- **The task**
Extend the passage below on the selection of global river deltas, continuing from its final sentence.

- **Text block**
Selection of global river deltas
We selected 40 deltas globally, prioritizing 35 deltaic systems with the greatest exposed area and population currently below sea level, supplemented by five less-exposed deltas of local and regional significance and previously identified risks9. To assess the 35 deltas with the greatest exposure among global river deltas, we used 955 delineated delta boundaries in ref. 6 and identified coastal delta elevation below sea level using the DeltaDTM dataset v.1.1 (ref. 11) resampled to 3 arcseconds (100 m) and referenced to mean sea level51. Global delta population was estimated by aggregating 100 m resolution WorldPop population count for each delta, which is calibrated to the 2020 national population estimates from the United Nations population data52.
Our estimates show that globally, 42,000 km2 of the delta area at present lies below sea level, containing a population of 10.2 million people (Extended Data Fig. 1). The 35 deltas with the greatest exposure included in this analysis are Nile, Mississippi, Rhine–Meuse, Mekong, Niger, Cauvery, Po, Red River, Vistula, Rhone, Amazon, Ganges–Brahmaputra, Chao Phraya, Kabani, Pearl, Rio Grande, Yangtze, Yellow River, Senegal, Indus, Saloum, Grijalva, Ceyhan/Seyhan, Rioni, Cross, Chikuma-gawa, Volta, Brantas, Neva, Wouri, Irrawaddy, Ogooué, Zambezi, Magdalena and Ciliwung (Extended Data Fig. 1). The cumulative delta area and population below sea level are 38,000 km2 and 10.1 million people, respectively, reaching within rounding errors of the global total exposure. Deltas such as the Danube, Orinoco and Shatt-el-Arab met the selection criteria but were excluded due to challenges associated with the SAR imaging and interferometric analysis (including spatial coverage gaps, excessive temporal baselines, poor coherence and limited data availability). The five supplementary deltas are Brahmani, Mahanadi, Godavari, Parana and Fraser deltas.

- **Raw data**
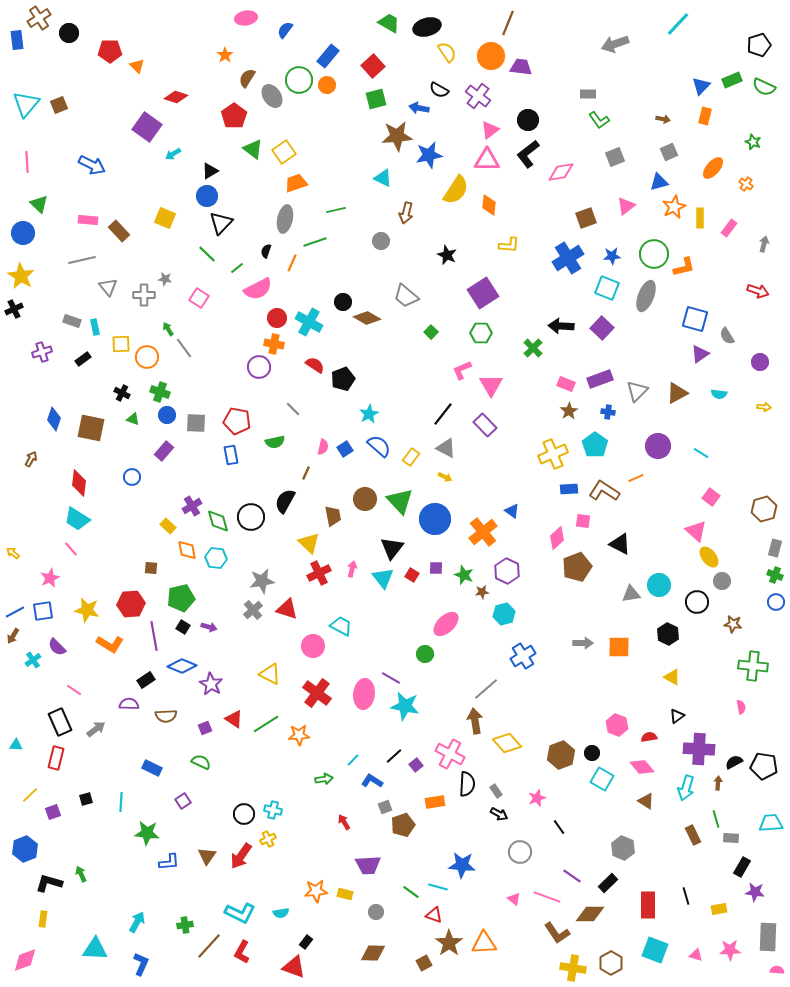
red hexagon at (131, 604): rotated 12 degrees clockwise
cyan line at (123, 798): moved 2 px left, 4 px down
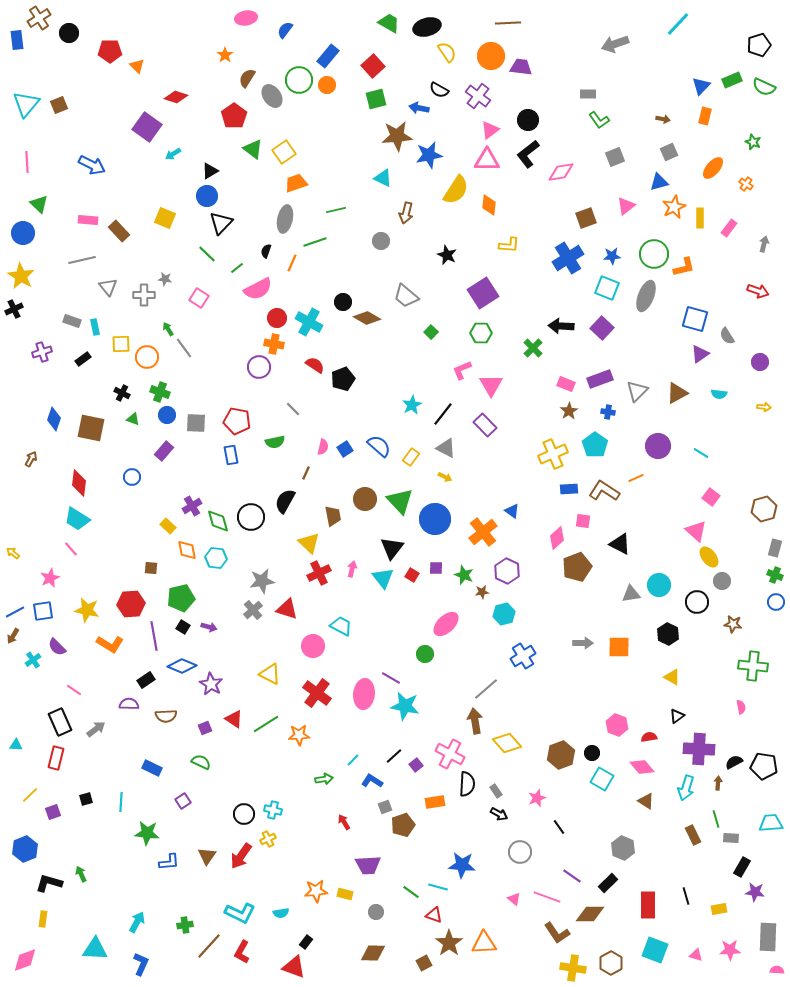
brown line at (508, 23): rotated 65 degrees clockwise
cyan star at (369, 414): moved 43 px right, 9 px up
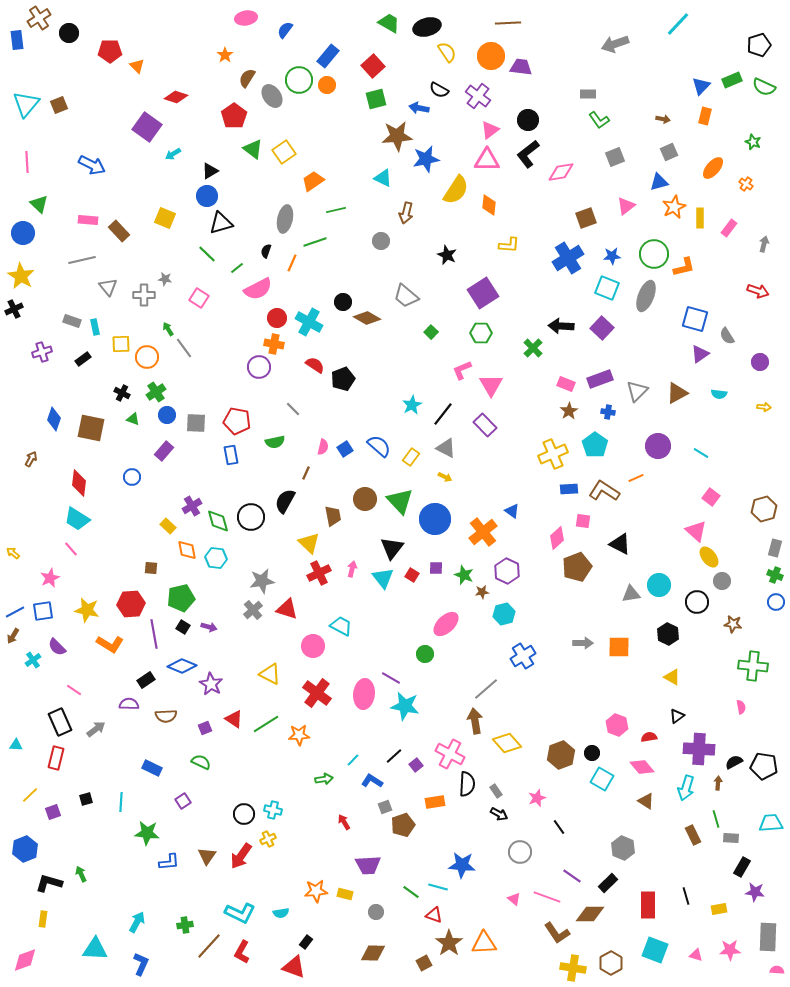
blue star at (429, 155): moved 3 px left, 4 px down
orange trapezoid at (296, 183): moved 17 px right, 2 px up; rotated 15 degrees counterclockwise
black triangle at (221, 223): rotated 30 degrees clockwise
green cross at (160, 392): moved 4 px left; rotated 36 degrees clockwise
purple line at (154, 636): moved 2 px up
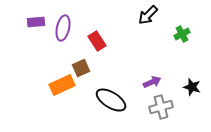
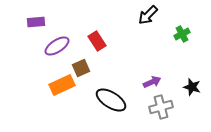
purple ellipse: moved 6 px left, 18 px down; rotated 45 degrees clockwise
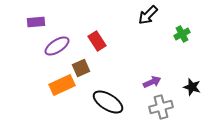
black ellipse: moved 3 px left, 2 px down
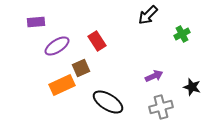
purple arrow: moved 2 px right, 6 px up
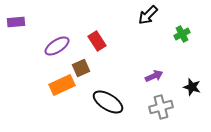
purple rectangle: moved 20 px left
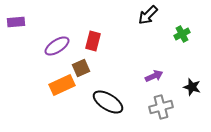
red rectangle: moved 4 px left; rotated 48 degrees clockwise
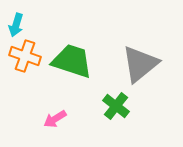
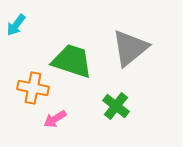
cyan arrow: rotated 20 degrees clockwise
orange cross: moved 8 px right, 32 px down; rotated 8 degrees counterclockwise
gray triangle: moved 10 px left, 16 px up
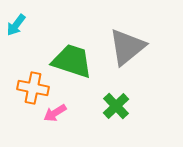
gray triangle: moved 3 px left, 1 px up
green cross: rotated 8 degrees clockwise
pink arrow: moved 6 px up
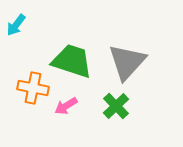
gray triangle: moved 15 px down; rotated 9 degrees counterclockwise
pink arrow: moved 11 px right, 7 px up
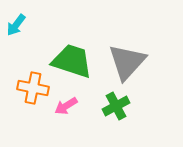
green cross: rotated 16 degrees clockwise
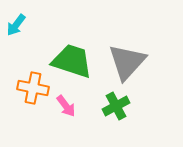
pink arrow: rotated 95 degrees counterclockwise
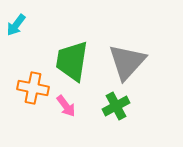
green trapezoid: rotated 99 degrees counterclockwise
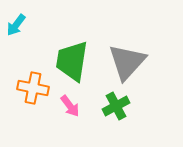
pink arrow: moved 4 px right
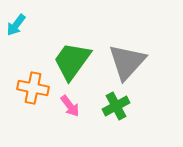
green trapezoid: rotated 27 degrees clockwise
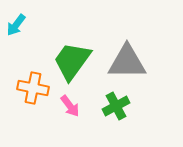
gray triangle: rotated 48 degrees clockwise
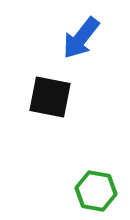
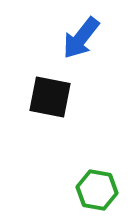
green hexagon: moved 1 px right, 1 px up
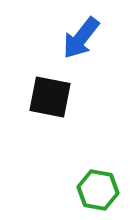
green hexagon: moved 1 px right
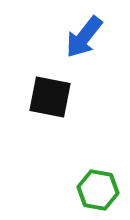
blue arrow: moved 3 px right, 1 px up
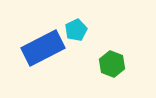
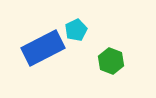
green hexagon: moved 1 px left, 3 px up
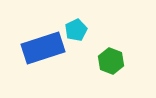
blue rectangle: rotated 9 degrees clockwise
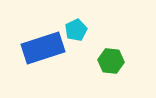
green hexagon: rotated 15 degrees counterclockwise
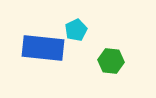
blue rectangle: rotated 24 degrees clockwise
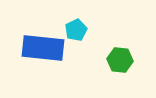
green hexagon: moved 9 px right, 1 px up
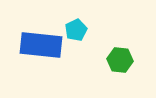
blue rectangle: moved 2 px left, 3 px up
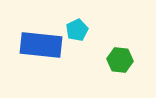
cyan pentagon: moved 1 px right
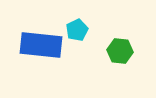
green hexagon: moved 9 px up
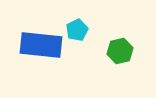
green hexagon: rotated 20 degrees counterclockwise
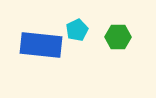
green hexagon: moved 2 px left, 14 px up; rotated 15 degrees clockwise
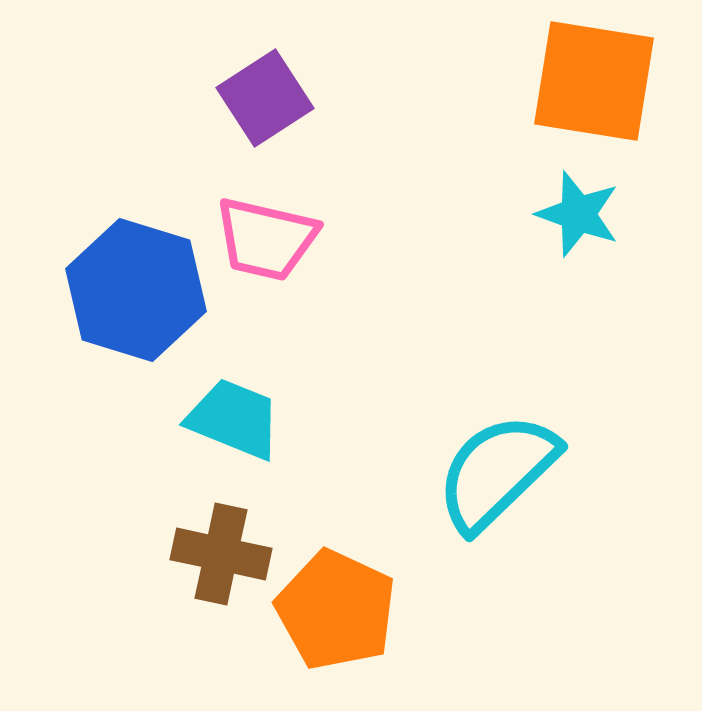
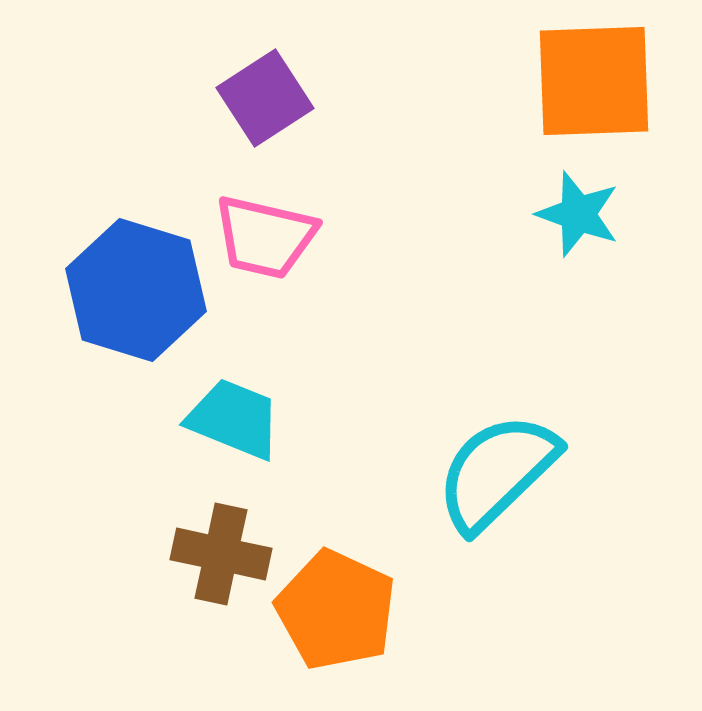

- **Task output**
The final selection of 40 deltas spans five continents (Asia, Africa, Europe, North America and South America) and 29 countries, encompassing deltas with noted and emerging environmental, geophysical and social vulnerabilities9,24, historically sinking river deltas2 and densely populated coastal megacities3,4,53.
SAR dataset
We analysed 132 SAR frames from the Sentinel-1A/B C-band satellite, spanning September 2016 to May 2023. The SAR datasets include 3,300 images obtained in single-orbit geometry (ascending or descending) for 13 deltas and 10,700 images obtained in both ascending and descending orbits for 27 deltas. See Supplementary Table 3 for the complete inventory of SAR images used in each delta. For each SAR dataset, we applied a multi-looking factor of 32:6 (range:azimuth) to improve the signal-to-noise ratio, obtaining an average pixel resolution of about 75 m. To minimize decorrelation errors, we also constrained the interferometric pairs to a maximum temporal and perpendicular baselines of 300 days and 80 m, respectively. For deltas requiring multi-frame coverage (for example, Amazon, Mississippi, Mekong, Ganges–Brahmaputra, Nile, Red River and Niger), we arranged in a mosaic form the overlapping adjacent frames along a single path before processing or post-processed deltas with coverage spanning multiple paths to ensure full spatial continuity across expansive deltas.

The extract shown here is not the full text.